A point object O is placed in front of two thin symmetrical coaxial convex lenses $$L_1$$ and $$L_2$$ with focal length 24 cm and 9 cm respectively. The distance between two lenses is 10 cm and the object is placed 6 cm away from lens $$L_1$$ as shown in the figure. The distance between the object and the image formed by the system of two lenses is _______ cm.

We have two coaxial convex lenses: $$L_1$$ with focal length $$f_1 = 24$$ cm and $$L_2$$ with focal length $$f_2 = 9$$ cm, separated by 10 cm. An object is placed 6 cm from $$L_1$$, and we seek the distance between the object and the final image.
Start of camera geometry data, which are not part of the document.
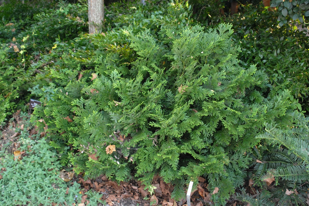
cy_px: 103
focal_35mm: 43
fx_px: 369
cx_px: 156
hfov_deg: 45.4
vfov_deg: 31.2
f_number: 4
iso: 400
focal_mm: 28
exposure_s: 1/60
We apply the lens formula $$\dfrac{1}{v} - \dfrac{1}{u} = \dfrac{1}{f}$$ to the first lens, $$L_1$$. Here the object distance is $$u_1 = -6$$ cm (using the sign convention that left of the lens is negative) and the focal length is $$f_1 = 24$$ cm. Substituting these values gives $$\dfrac{1}{v_1} - \dfrac{1}{-6} = \dfrac{1}{24}$$, which simplifies to $$\dfrac{1}{v_1} + \dfrac{1}{6} = \dfrac{1}{24}$$. Therefore, $$\dfrac{1}{v_1} = \dfrac{1}{24} - \dfrac{1}{6} = \dfrac{1-4}{24} = \dfrac{-3}{24} = \dfrac{-1}{8}$$, giving $$v_1 = -8$$ cm. Hence the image formed by $$L_1$$ is 8 cm to the left of $$L_1$$ (a virtual image on the same side as the object).

Since the second lens $$L_2$$ is 10 cm to the right of $$L_1$$, this virtual image lies $$8 + 10 = 18$$ cm to the left of $$L_2$$ and thus acts as an object for $$L_2$$ with $$u_2 = -18$$ cm.

Applying the lens formula $$\dfrac{1}{v} - \dfrac{1}{u} = \dfrac{1}{f}$$ to $$L_2$$, we substitute $$u_2 = -18$$ cm and $$f_2 = 9$$ cm to obtain $$\dfrac{1}{v_2} - \dfrac{1}{-18} = \dfrac{1}{9}$$. This becomes $$\dfrac{1}{v_2} + \dfrac{1}{18} = \dfrac{1}{9}$$, so $$\dfrac{1}{v_2} = \dfrac{1}{9} - \dfrac{1}{18} = \dfrac{2-1}{18} = \dfrac{1}{18}$$, and hence $$v_2 = 18$$ cm. Consequently, the final image is 18 cm to the right of $$L_2$$.

Finally, since the object lies 6 cm to the left of $$L_1$$ and the final image lies 18 cm to the right of $$L_2$$, which itself is 10 cm to the right of $$L_1$$, the total separation between object and final image is $$6 + (10 + 18) = 6 + 28 = 34$$ cm. Thus the required distance is $$\boxed{34}$$ cm.